My eyes are wide open to the truth and I am feeling the pain. I am so determined to focus on the truth about myself (not the lies I have been told about myself) and stop being codependent with people. Codependent behaviour seems so ingrained though, and I am feeling a bit overwhelmed at how much it is going to take to change. Awareness is the first step to change though.
It still feels so painful: my reality is that I will never be loved by my father. I don’t want to play the superficial game with him and that is what is required to be in his life. I just won’t do it at the moment. I just get so triggered when I talk to him and he is so very disrespectful, treats me like I am scum, undermines what I say and believe, etc. Why would I want that in my life?
The reality is that my father is how he is and not how I want him to be. He never will be. And I can protect myself from his abuse by not interacting with him. At the end of the day, he doesn’t care anyway. That’s the reality, and reality bites. But I would rather live in reality than the deluded world of a narcissist or false beliefs that I am a piece of shit undeserving of anything good – at least I see that is not true now. This is growth.
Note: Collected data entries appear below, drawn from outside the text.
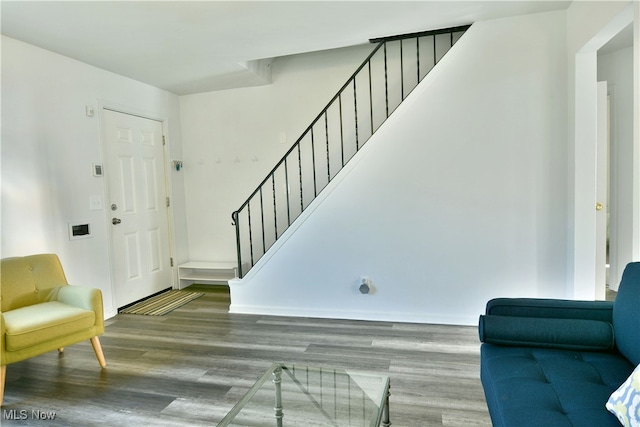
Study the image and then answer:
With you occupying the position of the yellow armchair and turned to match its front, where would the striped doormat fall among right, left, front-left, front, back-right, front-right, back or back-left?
left

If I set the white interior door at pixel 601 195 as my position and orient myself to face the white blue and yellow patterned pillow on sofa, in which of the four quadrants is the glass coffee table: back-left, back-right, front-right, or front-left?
front-right

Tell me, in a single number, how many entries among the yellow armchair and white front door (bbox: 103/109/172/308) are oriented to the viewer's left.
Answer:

I just feel kind of scared, a bit lonely and fragile – and in pain.”
I replied to my client that feeling loss can be healing and I know that she will be alright because she has what it takes. And I hoped her grief and pain would slowly dissipate and eventually be replaced mostly by indifference toward her father, along with some sadness about what she didn’t get from him and compassion that, although he did the best he could, because of his own horrendous childhood, it was far from enough.